The prime minister has a huge dilemma: he will look weak if he doesn’t sack Braverman but dismissing her would risk a right-wing backlash. There are predictable dark threats that 60 right-wing MPs would force a vote of confidence in him as party leader in the hope of installing Braverman before the election. Back on Planet Earth, her Tory enemies put her gang at more like six.
I don’t believe the right would secure the numbers required to trigger such a vote – 53 Tory MPs, 15 per cent of the 350 – but they could make enough noise to destabilise Sunak in the election run-up. This would make the Tories look like a rabble again, blowing up Sunak’s claim to have brought stability after the turmoil and divisions of recent years.

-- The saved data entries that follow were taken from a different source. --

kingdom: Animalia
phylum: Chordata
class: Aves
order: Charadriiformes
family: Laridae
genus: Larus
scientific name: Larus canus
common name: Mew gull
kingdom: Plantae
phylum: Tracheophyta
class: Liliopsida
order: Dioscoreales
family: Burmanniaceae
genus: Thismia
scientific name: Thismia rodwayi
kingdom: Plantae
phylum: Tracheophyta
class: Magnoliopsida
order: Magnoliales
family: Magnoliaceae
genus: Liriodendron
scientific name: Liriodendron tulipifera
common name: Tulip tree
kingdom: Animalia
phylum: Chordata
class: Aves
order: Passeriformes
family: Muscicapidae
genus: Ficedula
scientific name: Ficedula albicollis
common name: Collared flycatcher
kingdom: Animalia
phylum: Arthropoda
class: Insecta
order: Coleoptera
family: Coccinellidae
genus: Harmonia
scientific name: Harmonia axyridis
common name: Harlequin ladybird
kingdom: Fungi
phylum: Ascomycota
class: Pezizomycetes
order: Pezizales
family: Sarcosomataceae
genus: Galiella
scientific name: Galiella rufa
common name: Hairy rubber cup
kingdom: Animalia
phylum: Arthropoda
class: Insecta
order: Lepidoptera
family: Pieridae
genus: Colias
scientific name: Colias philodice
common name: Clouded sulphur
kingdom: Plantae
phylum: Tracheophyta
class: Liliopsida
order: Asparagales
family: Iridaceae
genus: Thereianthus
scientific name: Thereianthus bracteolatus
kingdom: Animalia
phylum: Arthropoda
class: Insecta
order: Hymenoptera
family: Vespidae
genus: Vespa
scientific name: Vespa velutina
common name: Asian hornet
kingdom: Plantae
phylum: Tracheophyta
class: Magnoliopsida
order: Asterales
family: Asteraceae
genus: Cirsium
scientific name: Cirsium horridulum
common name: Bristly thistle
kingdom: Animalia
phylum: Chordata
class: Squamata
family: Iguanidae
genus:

Braverman’s future may now hinge on what happens at tomorrow’s march; if there is serious disorder, she will doubtless claim she has been vindicated. It might also depend on the Supreme Court’s judgment next Wednesday on her controversial plan to send migrants to Rwanda.
If the court rules in the government’s favour, Sunak might find it harder to fire Braverman. But if it loses, she will have failed, even though on this occasion she is carrying out Sunak’s policy. Defeat would see Braverman intensify her campaign for the UK to leave the European Convention of Human Rights (ECHR). Sunak would probably prefer she did that from the backbenches, though the permanent rebel would then have a cause that appealed to many Tories – and might force Sunak to promise a referendum on quitting the ECHR in the Tory manifesto.
So we have a prime minister waiting to see whether he feels strong enough to fire his home secretary. Although Sunak will claim it’s all about due process, the delay in deciding her fate erodes his authority. Keeping Braverman after her act of open defiance would further diminish it, which is why she has to go.